No inquiry into Stajcic sacking: Gallop

David Gallop has resisted calls for an inquiry into the sacking of Matildas coach Alen Stajcic.
David Gallop has resisted calls for an inquiry into the sacking of Matildas coach Alen Stajcic.

Painful. Difficult. Necessary.

That's the summation of the controversial sacking of former Matildas coach by FFA chief executive David Gallop.

Sitting next to the man who has replaced Stajcic - Ante Milicic - at a press conference in Brisbane on Thursday, Gallop acknowledged the frustration and anger the decision to axe the national team coach in January had generated.

Emphasising a need to move on, Gallop categorically ruled out a review of the decision to sack Stajcic.

The 45-year-old had his contract terminated in January - just five months before the women's World Cup in France - with FFA claiming an internal review had revealed a "toxic" team culture and issues with fat-shaming and homophobic remarks.
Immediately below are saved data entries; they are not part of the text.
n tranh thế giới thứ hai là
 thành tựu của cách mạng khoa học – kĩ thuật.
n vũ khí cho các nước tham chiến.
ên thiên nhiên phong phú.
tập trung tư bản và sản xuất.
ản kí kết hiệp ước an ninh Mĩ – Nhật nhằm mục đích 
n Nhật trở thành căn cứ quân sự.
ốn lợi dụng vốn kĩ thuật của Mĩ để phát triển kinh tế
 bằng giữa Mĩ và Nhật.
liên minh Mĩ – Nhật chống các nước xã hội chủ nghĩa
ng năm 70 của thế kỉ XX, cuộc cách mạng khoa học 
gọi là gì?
Stajcic has denied the allegations levelled at him and argues he has been terminated without cause.

Gallop stood by the decision but said the exact details of the allegations which led to Stajcic's removal are unlikely to ever be made public, with even Milicic being kept in the dark.

"It's been really difficult," Gallop said.

"There are good legal and ethical reasons why we took the approach we took.

"That's been difficult for people, we accept that that's been difficult but when you're dealing with confidential information ... we have to make sure we don't betray that trust as well so that has made it a difficult issue to handle."

While the decision to sack Stajcic won't be reviewed, the FFA board's unhappiness about how the matter has been handled will lead to executive positions such as Gallop's and head of national performance Luke Casserly being reviewed.

Gallop said that process was part and parcel of his role.

"Week-in, week-out you're in a position where what you do is reviewed," he said.

"It's a position that's under scrutiny and we're all used to that, Luke included.

"You don't take decisions to change coaches unless you've got good reason and hard decisions are difficult. This has been particularly difficult."

The controversy of his predecessor's dismissal overshadowed Milicic's first press conference as Matildas coach, without a single question being asked about his 23-player squad for the upcoming Cup of Nations.

The former Socceroo shrugged off concerns about a problematic culture within the team however, suggesting his focus is solely on getting the team back on track for the looming World Cup.

"I can't change the start of this journey but as of today I can have an impact on how it's going to end," he said.